¿Te ayudo a matar?
¿Cuánta de la violencia que estamos viviendo tiene que ver con los videojuegos?
Acercáte y reventale!… escupí… escupí… (falla la ametralladora en el blanco). ¡Qué gil eres!… Te ayudo a matar si quieres”. Parece el diálogo de dos sicarios acostumbrados a matar. Uno dirige, él otro empuña el arma y dispara a diestra y siniestra. Se mueven en las sombras de un café internet en Chilimarka (Cochabamba) a la 12.45 de un jueves ordinario. No son dos sicarios, son dos niños, ambos tienen ocho años y no son los únicos. Acudí a ese internet ubicado en medio de una calle sin acera, llena de tierra, donde se escuchan a las gallinas en los patios vecinos y el gruñido de chanchos criados en pequeños lodazales al interior de terrenos con sembradíos de choclos y flores. El internet estaba repleto, sus usuarios no pasaban de los 12 años, todos eran varones.

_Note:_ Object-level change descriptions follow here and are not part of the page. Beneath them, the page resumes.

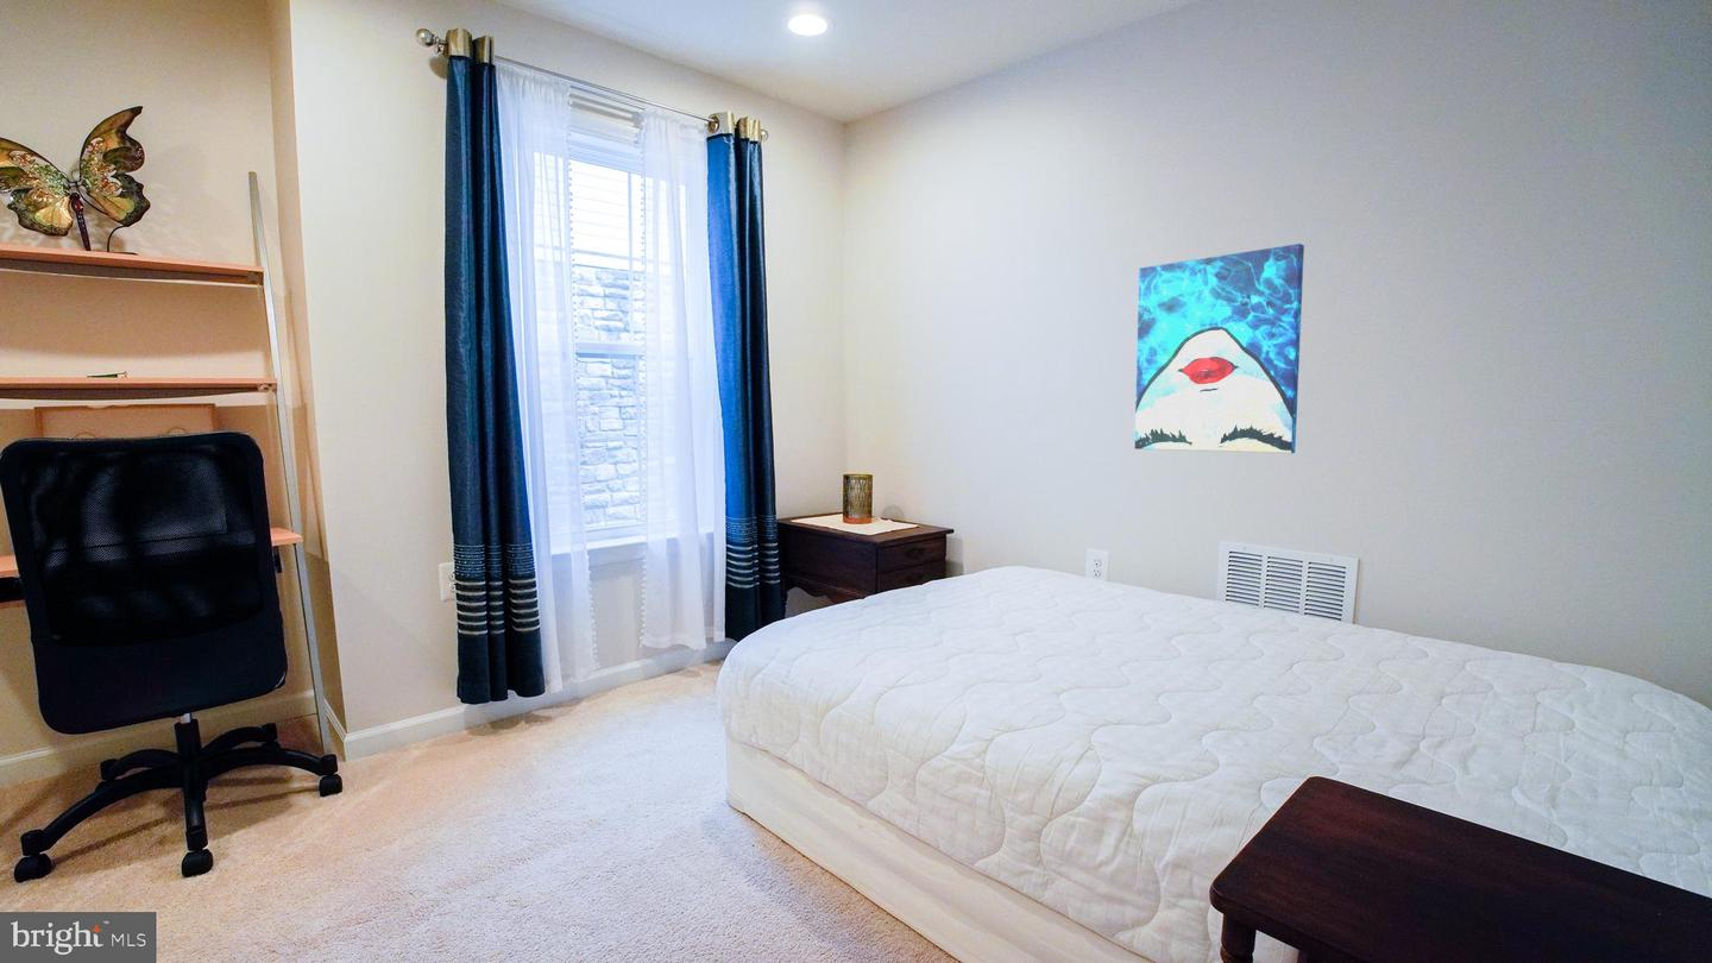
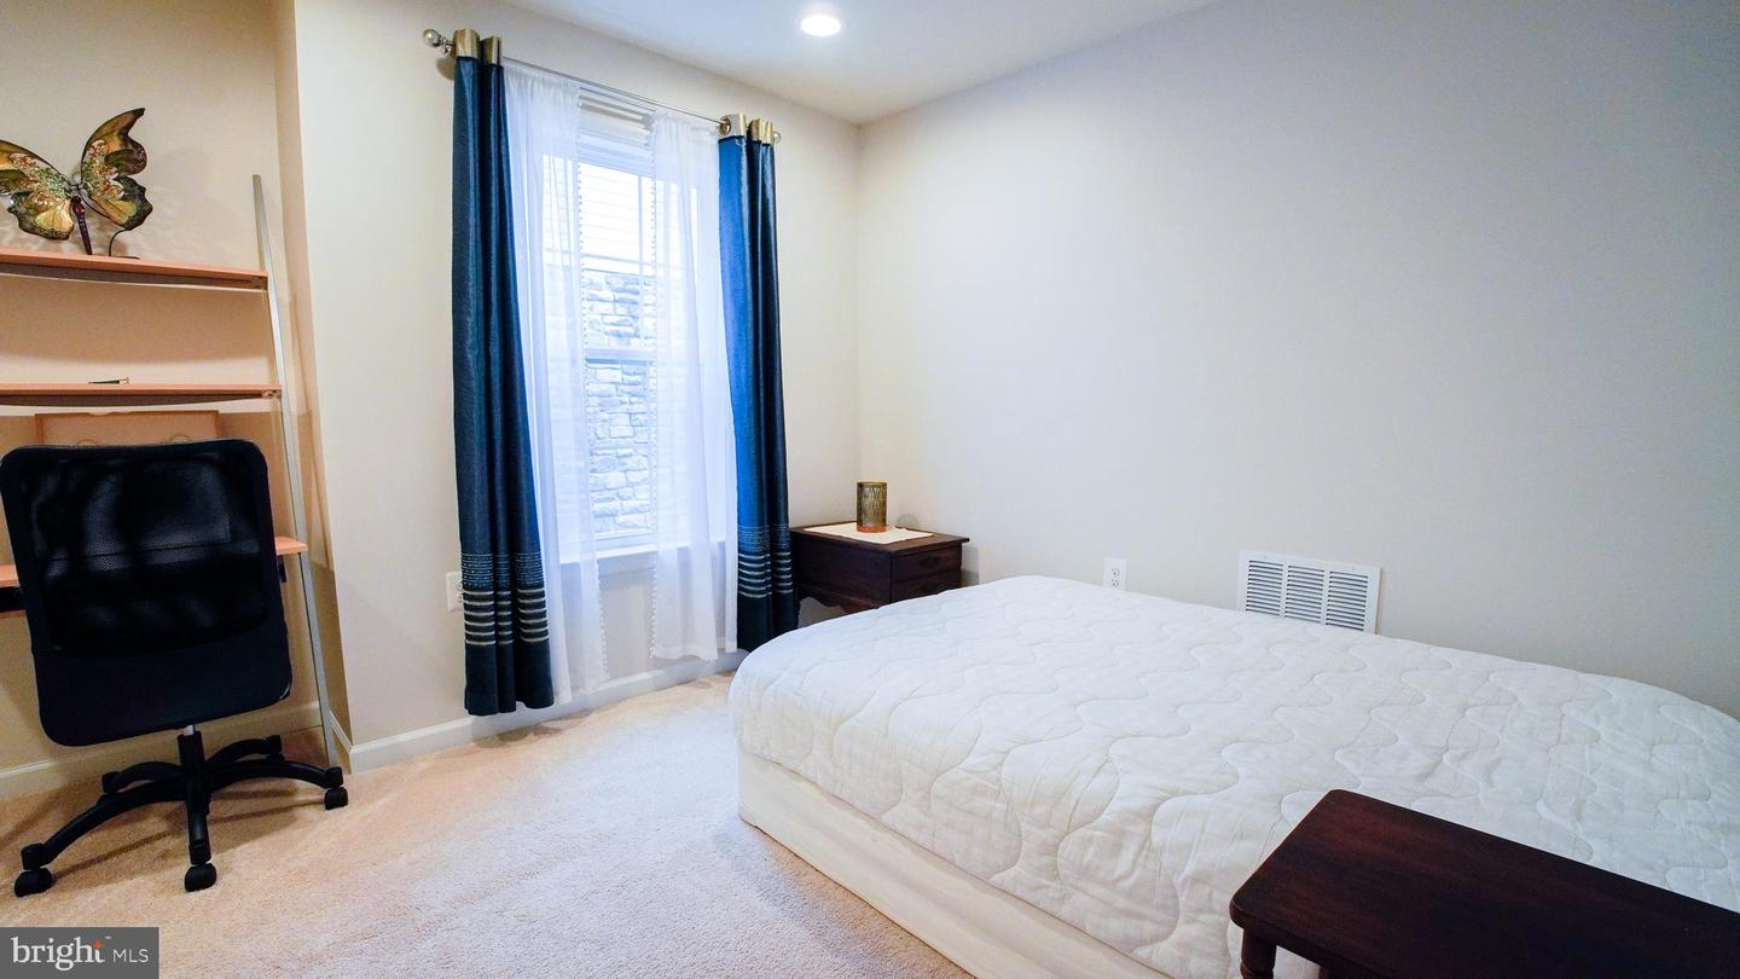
- wall art [1134,243,1305,454]
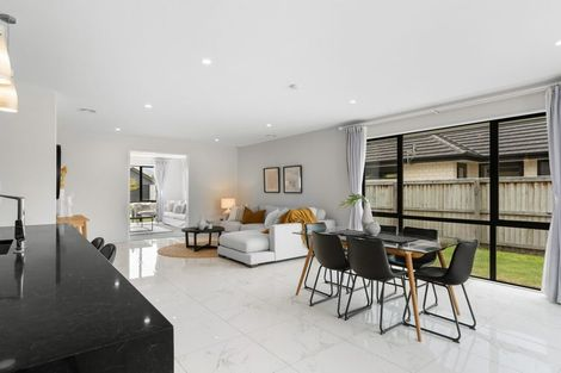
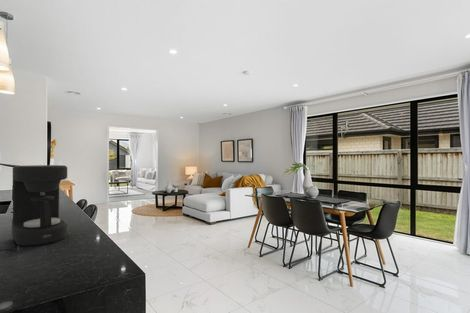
+ coffee maker [11,164,68,247]
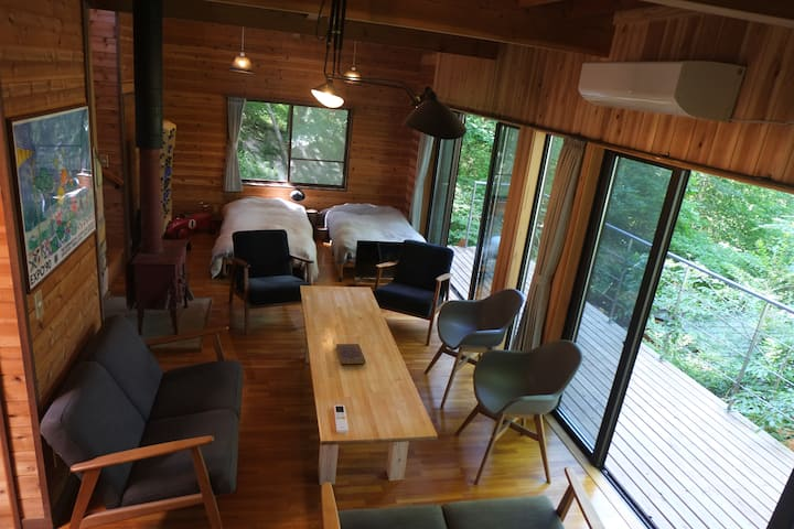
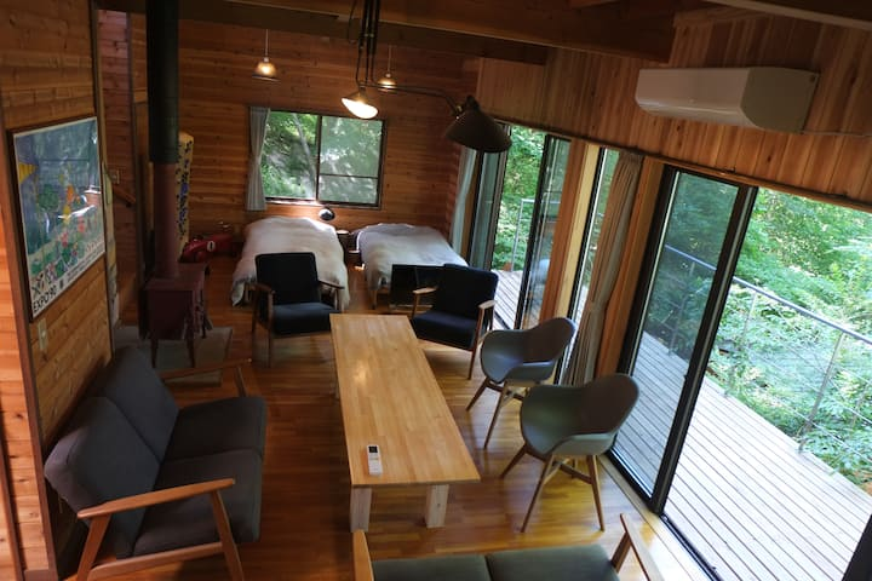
- book [335,343,366,365]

En un espacio donde apenas entran nueve computadoras con sus respectivas sillas, están sentados diez niños, todos jugando con videojuegos en los que la perfección de los personajes hace que se confundan los modernos dibujos animados con actores de carne y hueso. La urgencia de enviar un trabajo sobre soberanía alimentaria me hizo entrar a ese lugar, sentarme frente a la máquina Nº 5, introducir el flash con la información y en un minuto darme cuenta de que estaba en pleno campo de batalla rodeada de expertos en violencia virtual y buenos aprendices de violencia real. Ninguno era más alto que yo.
Algo similar me pasó en San José de La Guardia, Santa Cruz, cuando en el descanso de un taller de vocería con mujeres productoras de Porongo y La Guardia tuve que enviar mi columna al periódico La Razón. Esa vez no sé si entré al café internet o si salí de la calle porque el piso era de tierra en ambos sitios, la diferencia la hacían las paredes donde estaban enchufadas unas diez computadoras. En la entrada las gallinas cacareaban a su gusto, dos perros dormían a pierna suelta a media mañana. Adentro, en la oscuridad formada por un techo de palma, los peladingos estaban en plena matanza. ¿Cómo se llaman sus juegos?, quise saber y en confuso inglés me dijeron “Spitter” unos y “Smoker” otros. Allí también uno le ofreció ayuda al otro para matar. ¿Quiénes son los malos?, pregunté, “depende”, fue la respuesta.
Cuando quise saber más sobre Spitter me encontré con esta frase: “La muerte de un hombre es una tragedia. La muerte de millones es estadística”. Vista de esa manera, la lección es simple, si matas una vez te sentirás culpable, para quitar esa culpa mata incontables veces. ¿Cuánta de la violencia que estamos viviendo tiene que ver con las horas que pasan niños y adolescentes aprendiendo a matar frente a los videojuegos? No podemos impedir que los niños y adolescentes jueguen, ya es imparable su relación con la computadora. ¿Podemos formar criterio? ¿Es posible que distingan el bien del mal?